The Byford file Featured

8:00pm EDT October 26, 2008

Born: London, England

Education: Cambridge University, M.A., engineering

First professional job: Engineer in the research organization of the British Broadcasting Corporation

What has been your greatest business lesson?

I’ve never seen or been involved with a business that gets off the ground and up and running without hitting any roadblocks along the way. So, being willing to bounce back up again even under difficult circumstances and to convey that to the organization because the organization often knows when things aren’t going so well. So, being able to have that confidence and persistence and convey it to the organization is important.

The second one is make decisions. Then, if you look back on them, you want to look back on them to learn from them. No second-guessing. If things change, make a new decision and move on. But, sitting around making no decision is very bad. Spending all your time second-guessing yourself is equally as bad.

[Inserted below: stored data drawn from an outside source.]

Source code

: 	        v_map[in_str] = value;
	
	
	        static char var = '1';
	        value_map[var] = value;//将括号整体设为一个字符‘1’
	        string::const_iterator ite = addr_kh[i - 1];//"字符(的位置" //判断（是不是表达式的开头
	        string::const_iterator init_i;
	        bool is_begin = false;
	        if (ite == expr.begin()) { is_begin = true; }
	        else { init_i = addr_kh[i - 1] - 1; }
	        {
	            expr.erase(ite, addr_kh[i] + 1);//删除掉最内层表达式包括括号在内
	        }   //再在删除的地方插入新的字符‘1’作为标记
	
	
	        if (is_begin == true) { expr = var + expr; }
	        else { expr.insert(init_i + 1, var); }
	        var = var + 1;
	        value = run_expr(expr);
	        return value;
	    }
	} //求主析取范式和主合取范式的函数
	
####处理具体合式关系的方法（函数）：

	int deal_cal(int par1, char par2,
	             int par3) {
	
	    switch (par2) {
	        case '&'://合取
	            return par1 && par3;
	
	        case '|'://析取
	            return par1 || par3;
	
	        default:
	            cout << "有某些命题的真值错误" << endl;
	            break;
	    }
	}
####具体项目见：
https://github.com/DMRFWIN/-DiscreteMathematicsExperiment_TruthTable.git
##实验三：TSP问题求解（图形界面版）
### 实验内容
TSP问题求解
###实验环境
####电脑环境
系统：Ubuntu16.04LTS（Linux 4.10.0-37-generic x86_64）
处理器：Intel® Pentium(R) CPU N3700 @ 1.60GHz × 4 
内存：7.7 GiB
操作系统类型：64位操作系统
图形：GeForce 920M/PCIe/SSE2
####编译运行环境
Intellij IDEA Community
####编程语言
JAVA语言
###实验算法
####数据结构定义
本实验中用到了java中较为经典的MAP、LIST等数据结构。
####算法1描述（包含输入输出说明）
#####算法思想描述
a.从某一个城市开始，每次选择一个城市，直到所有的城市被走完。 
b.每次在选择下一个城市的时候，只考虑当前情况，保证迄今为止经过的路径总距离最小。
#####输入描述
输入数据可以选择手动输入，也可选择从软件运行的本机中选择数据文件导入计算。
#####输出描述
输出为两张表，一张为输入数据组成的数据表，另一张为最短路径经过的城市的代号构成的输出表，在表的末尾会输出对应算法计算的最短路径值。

Byford on communication: There are very complex decisions that we make as a business. Somehow or another, you have to figure out how to get those decisions or those directions into a set of words that almost everybody, at least in the business, can get their arms around, so they can understand.

Then you need to make sure you are communicating those decisions, those directions, to the organization pretty much relentlessly. If you believe saying it once and walking away from it will do it, that’s a blunder.

Finding ways to get the message out enough times can be a real challenge, and it’s difficult to follow up on.

What Vocollect does: Vocollect supplies equipment and solutions that allow employees at warehouses and other distribution facilities to get voice-directed instructions from a central control. Each employee wears a headset that instructs him or her on what products to pull and where to take them next. When the employees are done with the task, they are assigned a new one via a voice over the headset. The headsets and voice instructions cut training time and increase productivity.